DEINE AUFGABE: Welche Zeilen der folgenden Auflistung enthalten die Zeichenfolge „pour“? Gib jede dieser Zeilen vollständig an und achte dabei auf Groß- und Kleinschreibung.
┄┄┄┄┄┄┄┄┄┄
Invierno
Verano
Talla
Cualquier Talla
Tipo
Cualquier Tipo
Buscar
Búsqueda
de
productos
┄┄┄┄┄┄┄┄┄┄
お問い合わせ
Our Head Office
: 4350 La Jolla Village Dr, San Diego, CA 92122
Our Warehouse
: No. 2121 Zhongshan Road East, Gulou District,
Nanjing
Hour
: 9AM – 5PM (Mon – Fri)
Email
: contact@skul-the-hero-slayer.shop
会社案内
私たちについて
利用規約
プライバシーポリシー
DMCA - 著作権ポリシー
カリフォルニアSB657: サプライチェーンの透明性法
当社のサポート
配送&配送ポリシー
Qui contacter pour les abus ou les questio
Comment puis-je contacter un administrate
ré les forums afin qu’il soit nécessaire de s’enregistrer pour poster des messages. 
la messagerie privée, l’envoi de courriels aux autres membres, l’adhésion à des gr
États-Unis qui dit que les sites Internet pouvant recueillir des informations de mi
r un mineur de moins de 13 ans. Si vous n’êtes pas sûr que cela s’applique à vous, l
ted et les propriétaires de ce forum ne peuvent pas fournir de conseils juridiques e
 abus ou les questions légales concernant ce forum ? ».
┄┄┄┄┄┄┄┄┄┄
DEINE LÖSUNG:
Qui contacter pour les abus ou les questio
ré les forums afin qu’il soit nécessaire de s’enregistrer pour poster des messages. 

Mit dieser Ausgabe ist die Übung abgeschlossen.